Дальше действие рассказа переносится за кулисы, в уборную. Решено, что Варю будет играть Струнина. Публика любит новые впечатления. Торова-Монская может отдохнуть немножко.
Но Монская сказала гордо:
– Я здесь, и я останусь. Струнина может играть завтра или когда
И с этими словами вышла на сцену.
О боже, как приняла ее публика, увидев ее бледное, страдальческое лицо и огромные серые глаза! С каждым актом игра ее производила все более грандиозное впечатление на публику, переполнявшую театр. И вот подошла последняя сцена, сцена, в которой Варя отравляется.
Артистка подошла к рампе и потрясающим голосом сказала:
– Если любовь – то великое счастье. Если обман – то смерть. – И с этими словами поднесла к губам пузырек и вдруг упала в страшных конвульсиях.
«Доктора! доктора!

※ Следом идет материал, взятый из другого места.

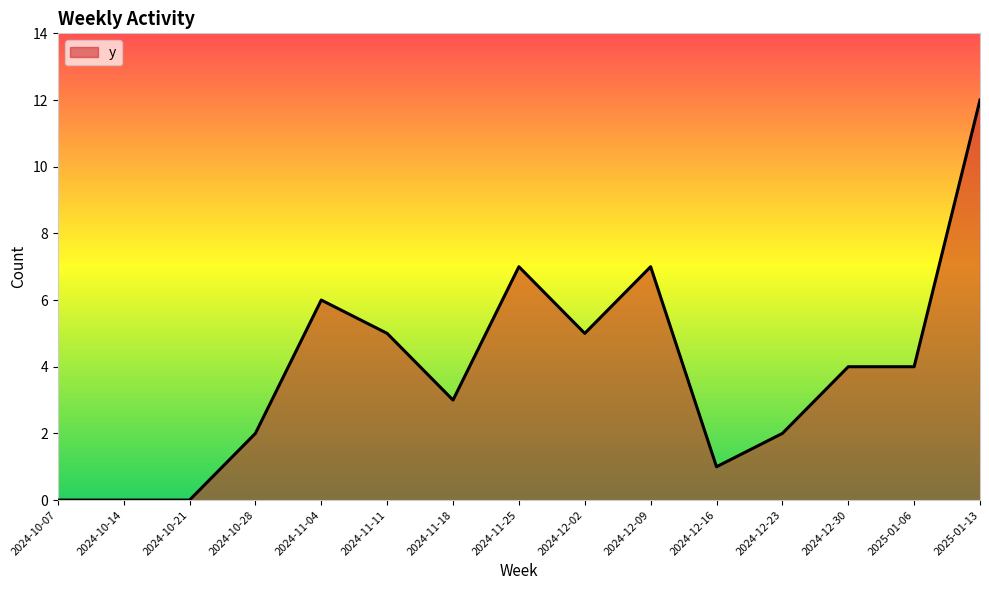

Is it true that the value at 2025-01-06 is 4?

True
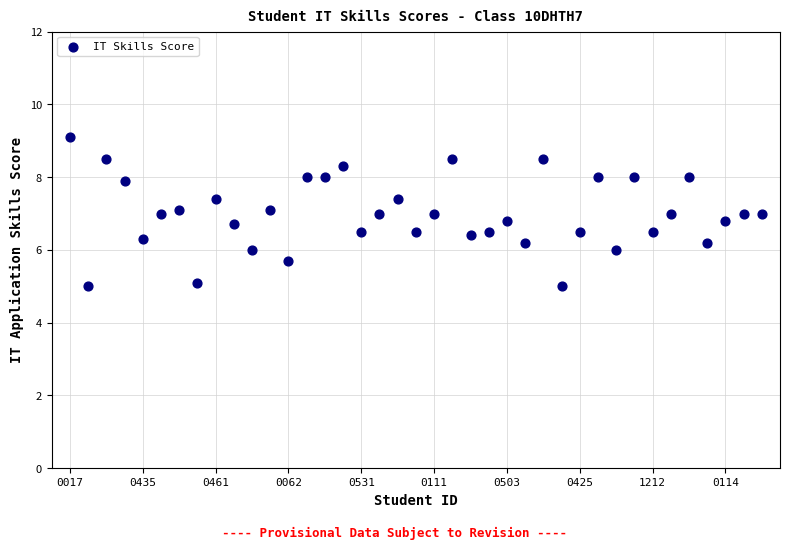

What is the range of Y values (max minus min)?

4.1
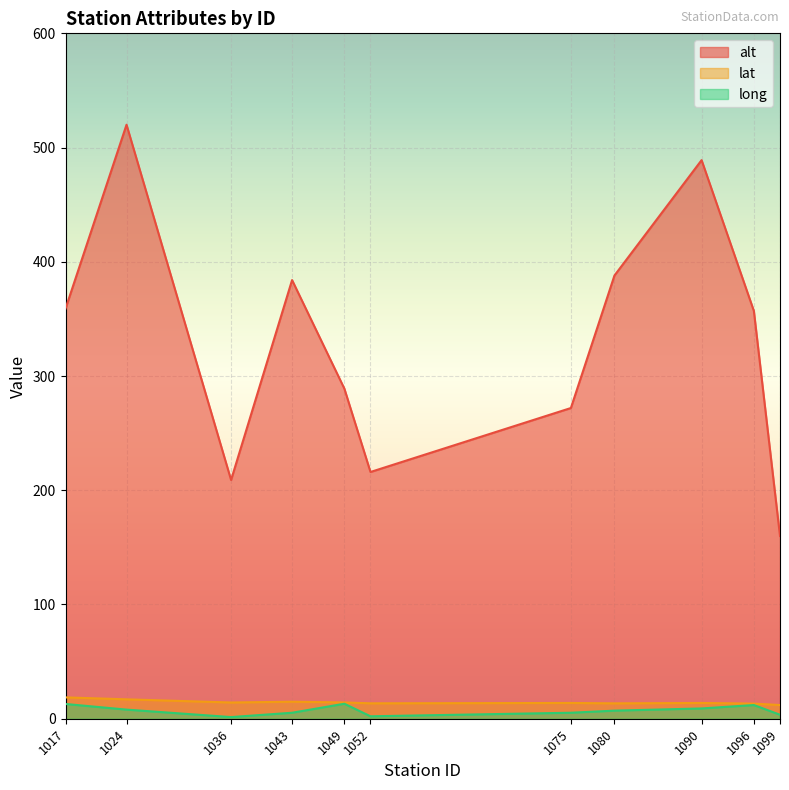

What is the difference between the highest and lowest values at 1043?

378.8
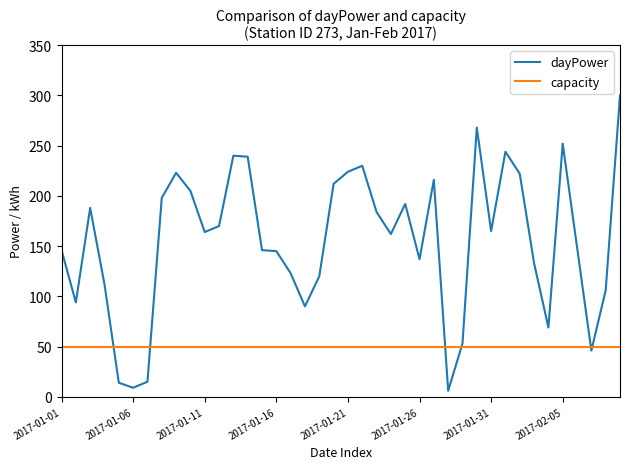

How many times do capacity and dayPower cross each other?

6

О, какой ужас! – закричала публика. – Скорее доктора!» Но доктор уже был не нужен. Великая актриса умерла...
С блаженным чувством оконченного большого труда сделал юнкер красивую подпись: Алехан Андров. И украсил ее замысловатым росчерком.
Сто раз перечитал Александров свое произведение и по крайней мере десять раз переписал его самым лучшим своим почерком. Нет сомнений – сюита была очень хороша. Она трогала, умиляла и восхищала автора. Но было в его восторгах какое-то непонятное и невидимое пятно, какая-то постыдная неловкость очень давнего происхождения, какая-то неуловимая болячка, которую Александров не мог определить.
Тем не менее в одно из ближайших воскресений он пошел на Плющиху и с колотящимся сердцем взобрался на голубятню, на чердачный этаж старого деревянного московского дома. Надевши на нос большие очки, скрепленные на сломанной пережабинке куском сургуча, Миртов охотно и внимательно прочитал произведение своего молодого приятеля. Читал он вслух и, по старой привычке, немного нараспев, что придавало сюите важный, глубокий и красиво-печальный характер.
Юнкер и громадный сенбернар слушали его чтение с нескрываемым умилением. Друг даже вздыхал.
Наконец Диодор Иванович кончил, положил очки и рукопись на письменный стол и с затуманенными глазами сказал:
– Пгекгасно, мой догогой. Я вам говогю: пгекгасно. Зоилы найдут, может быть, какие-нибудь недосмотгы, поггешности или еще что-нибудь, но на то они и зоилы. А ведь красивую девушку осьмнадцати лет не могут испортить ни родинка, ни рябинка, ни царапинка. Анисья Харитоновна, – закричал он, – принесите-ка нам бутылку пива, вспрыснуть новорожденного! Ну, мой добрый и славный друг, поздравляю вас с посвящением в рыцари пера. Пишите много, хорошо и на пользу, на радость человечеству!
Они чокнулись пивом и расцеловались.
Немного погодя и уже собираясь уходить, Александров спросил: можно ли ему будет написать впереди сюиты маленький эпиграф. Не сочтут ли это за ломание?
– О, совсем нет, эпиграф прелестная вещь. Что же вы хотите написать?
– Да всего две строчки из Гейне.
– Хороший поэт, чудесный. Какие же?
Александров прочитал дрожащим от волнения голосом: «Я, раненный насмерть, играл, гладиатора бой представляя».
– Пгекгасно, великолепно, веская цитата, – одобрил Миртов.